5The respondent is a businessperson who is based in Holland but spends some time in Canada each year. He develops farms and owns 10 to 15 farms in Europe and two in Canada. With respect to the farms in Canada, it is common for them to be managed by Dutch or European immigrants, who then usually end up buying the farms from the respondent.
6The respondent owns a number of companies. The two companies involved in this Application are H. Vermeer Farms Ltd. (“Vermeer Farms”), Farlake Dairy Ltd. (“Farlake Dairy”) and Huub Vermeer Holdings Limited (“Vermeer Holdings”). The respondent is the sole shareholder and director of these companies.
7The dairy farm in question is located in south western Ontario. For most of the period of time material to this Application, there were approximately 100 head of cattle at the farm, most were owned by the respondent with the balance being owned by the applicant and Mr. Hunter.
8The respondent made an investment of about $5 million in acquiring and setting up the farm. Other than some minor tools supplied by the Hunters, the respondent supplied all of the materials and equipment required to operate the dairy farm.
9Once the respondent had established the farm in 2002, he needed someone to run the farm and manage the herd. He placed an ad in the newspaper to which the applicant and Mr. Hunter responded. Although there were some differences in the evidence given by the parties, I find that the Hunters wanted to get into business for themselves, as opposed to being mere employees which had been their work experience to that point. The applicant's evidence was that she wanted a "partnership" with the respondent, and the phrase "joint venture" was also used in the evidence given by the parties.
10The applicant's evidence was that she and Mr. Hunter wanted a situation where they could give their children the experience of growing up on a farm. She said that their intention was that the entire family would participate in the operation of the farm.
11A "subcontracting agreement" (“the agreement”) was prepared by the respondent or one of his professional advisors. The parties to the agreement, which is dated September 4, 2002, were Vermeer Farms and "The partnership between Dan Hunter and Cyndy Hunter". The agreement contained the following provisions:
- Vermeer Farms agreed to devote its time and abilities to the overall supervision of the dairy farm, the fieldwork, maintenance of field equipment and the administrative responsibilities.
- the Hunters agreed to devote their time to the management of the herd, the maintenance of the premises and the milking of up to 100 lactating cows.
- Vermeer Farms agreed to provide all the assets required to carry on the business of dairy farming, including the dairy herd of up to 125 cows, dairy facilities and up to 100 kg of dairy quota.

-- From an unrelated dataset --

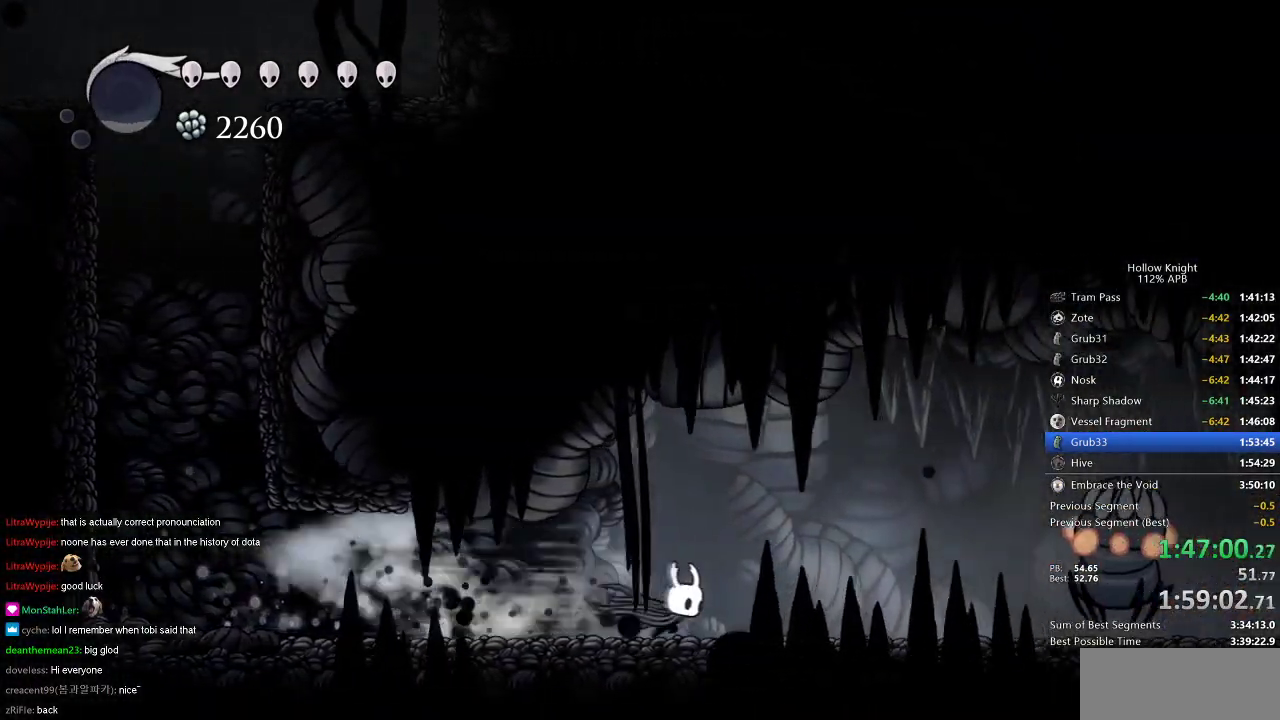
{"keys": ["right"], "events": []}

- the Hunters would receive a payment of $3,333.33 per month and use of the home on the farm which was valued at $416.67 per month.
- in addition, the Hunters could receive a certain percentage of the profit per cow (as indicated on an income statement which would be prepared each year) over certain thresholds.
- The agreement would terminate in the event of either the death or disability of Dan Hunter or Cyndy Hunter.
- all differences under the agreement were to be submitted to arbitration.
12According to both parties, things went reasonably well under this business arrangement for the first two years or so. The respondent would typically spend the winter in Holland and he would come to Canada for a few weeks or months in the summer/fall. During the course of the winter, the parties would communicate via fax or e-mail.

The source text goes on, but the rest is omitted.